Ayrıca, 2009 yılında yapılan ödül törenlerinde 2008 yılının en iyi çıkışı Murat Dalkılıç’a verilmişti. Eee bu yıl Murat Dalkılıç yine aynı şarkıyla ödül aldı! Seneye de yine Kasaba’ya ödül verelim mi?

Gecede nerdeyse hemen hemen her kategoride olan Volkan Konak’a da Halk Müziği Onur Ödülü gitti. Volkan Konak tabi ki alanında en iyi isim ve ödülü hak etmekte zaten ama ödül verileceği zaten varsa kategorilere konması da bana gereksiz geldi.
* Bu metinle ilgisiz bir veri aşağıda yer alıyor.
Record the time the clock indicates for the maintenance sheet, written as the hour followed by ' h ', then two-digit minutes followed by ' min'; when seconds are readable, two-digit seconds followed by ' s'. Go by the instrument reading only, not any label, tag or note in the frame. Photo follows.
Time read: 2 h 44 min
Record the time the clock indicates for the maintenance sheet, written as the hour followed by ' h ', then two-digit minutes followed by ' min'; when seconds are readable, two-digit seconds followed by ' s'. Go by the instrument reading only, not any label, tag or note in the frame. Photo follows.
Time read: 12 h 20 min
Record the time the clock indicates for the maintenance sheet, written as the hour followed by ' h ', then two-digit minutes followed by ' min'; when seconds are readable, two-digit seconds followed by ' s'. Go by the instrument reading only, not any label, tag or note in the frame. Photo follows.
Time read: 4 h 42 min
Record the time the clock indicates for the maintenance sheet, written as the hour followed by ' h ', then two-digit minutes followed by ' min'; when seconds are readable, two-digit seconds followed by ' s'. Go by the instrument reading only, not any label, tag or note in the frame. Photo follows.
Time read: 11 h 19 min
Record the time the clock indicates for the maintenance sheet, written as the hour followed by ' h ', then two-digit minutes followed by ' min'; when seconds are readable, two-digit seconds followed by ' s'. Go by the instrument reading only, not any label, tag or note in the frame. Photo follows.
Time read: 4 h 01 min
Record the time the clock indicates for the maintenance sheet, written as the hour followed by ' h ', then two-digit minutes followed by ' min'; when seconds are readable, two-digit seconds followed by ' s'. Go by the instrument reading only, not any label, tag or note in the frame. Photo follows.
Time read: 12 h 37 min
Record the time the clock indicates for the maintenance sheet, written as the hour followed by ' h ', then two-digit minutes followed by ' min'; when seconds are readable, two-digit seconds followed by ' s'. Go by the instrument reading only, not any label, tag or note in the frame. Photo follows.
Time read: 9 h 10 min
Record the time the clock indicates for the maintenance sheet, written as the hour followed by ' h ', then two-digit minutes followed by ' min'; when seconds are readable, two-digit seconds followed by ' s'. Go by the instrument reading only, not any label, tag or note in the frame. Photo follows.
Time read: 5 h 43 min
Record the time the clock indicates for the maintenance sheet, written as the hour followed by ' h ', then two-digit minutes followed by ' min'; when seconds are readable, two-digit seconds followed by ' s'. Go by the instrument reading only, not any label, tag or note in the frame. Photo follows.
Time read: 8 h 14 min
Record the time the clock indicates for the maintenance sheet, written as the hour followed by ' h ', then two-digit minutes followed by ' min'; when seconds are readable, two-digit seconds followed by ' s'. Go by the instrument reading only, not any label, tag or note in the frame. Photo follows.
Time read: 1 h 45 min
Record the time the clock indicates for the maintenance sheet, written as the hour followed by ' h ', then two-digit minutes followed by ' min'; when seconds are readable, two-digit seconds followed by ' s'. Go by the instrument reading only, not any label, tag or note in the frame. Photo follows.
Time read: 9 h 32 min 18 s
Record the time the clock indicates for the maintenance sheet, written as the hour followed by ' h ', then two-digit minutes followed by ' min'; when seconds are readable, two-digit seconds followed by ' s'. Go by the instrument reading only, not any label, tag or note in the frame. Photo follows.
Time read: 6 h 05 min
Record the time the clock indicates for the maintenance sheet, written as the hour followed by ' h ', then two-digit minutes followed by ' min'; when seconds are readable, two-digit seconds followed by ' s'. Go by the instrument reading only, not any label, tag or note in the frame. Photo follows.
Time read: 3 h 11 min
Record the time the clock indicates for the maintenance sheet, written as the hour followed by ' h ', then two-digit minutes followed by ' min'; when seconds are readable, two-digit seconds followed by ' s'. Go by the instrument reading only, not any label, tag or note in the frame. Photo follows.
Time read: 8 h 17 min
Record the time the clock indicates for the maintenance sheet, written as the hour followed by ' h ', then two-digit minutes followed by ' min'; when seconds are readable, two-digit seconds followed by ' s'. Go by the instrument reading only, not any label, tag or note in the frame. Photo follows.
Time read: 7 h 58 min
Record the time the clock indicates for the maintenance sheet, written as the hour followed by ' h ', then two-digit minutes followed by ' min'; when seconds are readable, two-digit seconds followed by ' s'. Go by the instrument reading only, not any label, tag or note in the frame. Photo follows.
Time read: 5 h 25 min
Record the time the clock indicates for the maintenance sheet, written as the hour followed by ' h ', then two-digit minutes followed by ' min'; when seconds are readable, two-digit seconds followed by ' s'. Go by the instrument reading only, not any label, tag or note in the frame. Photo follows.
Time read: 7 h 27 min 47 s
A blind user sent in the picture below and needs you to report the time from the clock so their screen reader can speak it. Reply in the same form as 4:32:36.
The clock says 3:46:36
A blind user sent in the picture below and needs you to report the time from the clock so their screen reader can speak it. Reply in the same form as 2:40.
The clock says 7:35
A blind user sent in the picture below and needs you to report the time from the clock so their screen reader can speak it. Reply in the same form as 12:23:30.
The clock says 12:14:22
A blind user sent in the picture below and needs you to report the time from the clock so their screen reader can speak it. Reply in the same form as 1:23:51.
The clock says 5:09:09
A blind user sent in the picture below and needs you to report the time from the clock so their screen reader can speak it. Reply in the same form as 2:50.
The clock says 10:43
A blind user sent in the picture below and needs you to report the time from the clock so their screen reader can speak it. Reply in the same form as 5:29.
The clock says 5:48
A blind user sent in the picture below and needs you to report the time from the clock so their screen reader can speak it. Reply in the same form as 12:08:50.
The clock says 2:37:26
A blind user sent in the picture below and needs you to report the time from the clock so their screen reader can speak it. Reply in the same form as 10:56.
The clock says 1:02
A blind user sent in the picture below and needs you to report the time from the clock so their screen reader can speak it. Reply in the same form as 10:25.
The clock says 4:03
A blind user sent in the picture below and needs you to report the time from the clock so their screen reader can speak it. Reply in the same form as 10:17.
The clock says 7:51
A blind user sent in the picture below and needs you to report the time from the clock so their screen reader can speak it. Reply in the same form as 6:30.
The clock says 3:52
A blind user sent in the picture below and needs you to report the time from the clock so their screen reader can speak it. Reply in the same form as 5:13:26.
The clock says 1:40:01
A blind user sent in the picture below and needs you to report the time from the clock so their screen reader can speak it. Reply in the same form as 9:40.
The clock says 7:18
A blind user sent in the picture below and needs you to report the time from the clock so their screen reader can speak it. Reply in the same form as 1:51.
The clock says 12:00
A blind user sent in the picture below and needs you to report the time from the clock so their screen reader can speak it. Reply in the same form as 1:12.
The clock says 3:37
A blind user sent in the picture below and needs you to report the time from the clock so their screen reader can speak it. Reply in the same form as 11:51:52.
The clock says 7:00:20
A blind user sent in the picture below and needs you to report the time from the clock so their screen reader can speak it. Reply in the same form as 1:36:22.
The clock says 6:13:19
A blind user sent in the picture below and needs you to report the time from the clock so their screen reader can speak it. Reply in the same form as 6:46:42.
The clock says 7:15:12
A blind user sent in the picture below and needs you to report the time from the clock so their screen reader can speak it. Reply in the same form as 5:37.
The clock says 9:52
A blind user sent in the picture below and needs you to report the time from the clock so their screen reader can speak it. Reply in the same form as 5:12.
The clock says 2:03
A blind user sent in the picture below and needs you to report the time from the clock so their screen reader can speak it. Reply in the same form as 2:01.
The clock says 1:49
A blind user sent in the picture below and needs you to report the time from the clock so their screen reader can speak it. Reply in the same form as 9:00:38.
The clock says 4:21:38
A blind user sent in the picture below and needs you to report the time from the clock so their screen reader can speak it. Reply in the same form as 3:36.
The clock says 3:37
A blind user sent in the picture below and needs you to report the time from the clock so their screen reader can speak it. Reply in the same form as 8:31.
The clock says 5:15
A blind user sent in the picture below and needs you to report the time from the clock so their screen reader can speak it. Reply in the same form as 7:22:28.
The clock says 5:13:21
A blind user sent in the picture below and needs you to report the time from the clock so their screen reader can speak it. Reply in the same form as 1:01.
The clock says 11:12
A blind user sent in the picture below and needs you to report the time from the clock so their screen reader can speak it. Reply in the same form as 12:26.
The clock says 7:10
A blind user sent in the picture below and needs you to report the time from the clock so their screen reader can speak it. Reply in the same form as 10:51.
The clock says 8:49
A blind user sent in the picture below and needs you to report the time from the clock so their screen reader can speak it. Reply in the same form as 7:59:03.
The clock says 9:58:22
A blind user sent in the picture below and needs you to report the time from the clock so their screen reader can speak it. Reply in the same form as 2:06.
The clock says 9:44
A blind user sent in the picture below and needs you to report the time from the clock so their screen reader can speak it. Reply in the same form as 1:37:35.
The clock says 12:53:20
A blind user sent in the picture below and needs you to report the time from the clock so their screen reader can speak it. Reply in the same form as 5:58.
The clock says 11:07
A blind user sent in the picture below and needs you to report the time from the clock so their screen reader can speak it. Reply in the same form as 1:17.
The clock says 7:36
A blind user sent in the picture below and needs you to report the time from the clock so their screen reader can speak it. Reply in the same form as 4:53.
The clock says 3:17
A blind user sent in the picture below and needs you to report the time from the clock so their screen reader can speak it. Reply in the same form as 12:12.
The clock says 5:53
Ajda Pekkan hangi zihniyetle en iyi pop kadın adayı oldu acaba? Ajda’ya zinhar lafım olamaz ama müzik sektöründe belli noktaya ulaşmış kişiler (zaten sayıca azlar) bence adaylıktan muaf tutulmalı. Sen oraya Ajda’yı koyup yanına kimi koyarsan koy o ödül zaten Ajda’nındır.Ya da Ajdayı koyuyosan, Sezen’i de koy, Nilüfer’i de koy, aralarında kapışsınlar! Eğer illa Ajda’ya ödül verilmek isteniyorsa bir Onur Ödülü verilebilir. Ayrıca gecede sahne alan kişilere ödül verilmesi de ne derece samimi bir hareket o da tartışılır.

Gecenin sunumu da ayrıca bir fiyaskoydu. Türkçe müzikle alakası olmayan Bay J isimli DJ gecenin sunuculuğunu yaptı! Daha doğrusu yapamadı. Tören boyunca kendisini 3 kere görmüş, 4. kere görmemişizdir. Sahneye Erkan Yolaç ve Halit Kıvanç çıkınca atmosfer nasıl da değişti. Demek ki geceyi ve seyircileri avuçlayacak, nabzı her daim yüksek tutacak isimlerin bu sunuculuk görevini üstlenmesi gerekmekte.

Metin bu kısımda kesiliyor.